• ASSIGNMENT: Please keep to the lines below from the one with "hfov_deg: 71.6" through the one with "focal_mm: 6.86", and restate them word for word, ends included.

[Collection entries]
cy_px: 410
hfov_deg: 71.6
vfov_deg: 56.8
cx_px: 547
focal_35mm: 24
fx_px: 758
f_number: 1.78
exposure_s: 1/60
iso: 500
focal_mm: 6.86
--
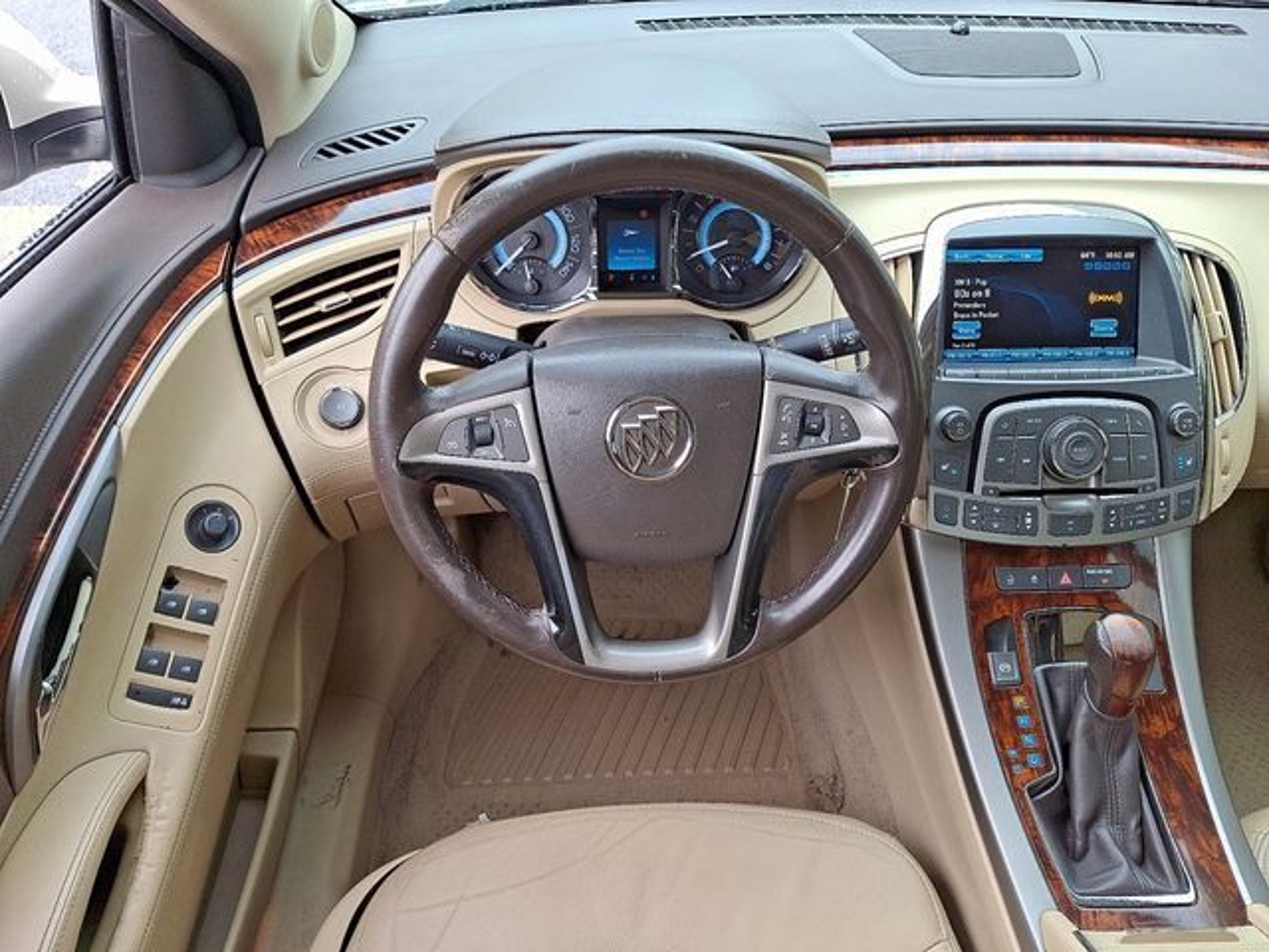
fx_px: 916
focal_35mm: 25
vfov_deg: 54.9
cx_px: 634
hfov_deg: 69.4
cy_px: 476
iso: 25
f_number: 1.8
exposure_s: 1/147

• SOLVED EXERCISE:
hfov_deg: 71.6
vfov_deg: 56.8
cx_px: 547
focal_35mm: 24
fx_px: 758
f_number: 1.78
exposure_s: 1/60
iso: 500
focal_mm: 6.86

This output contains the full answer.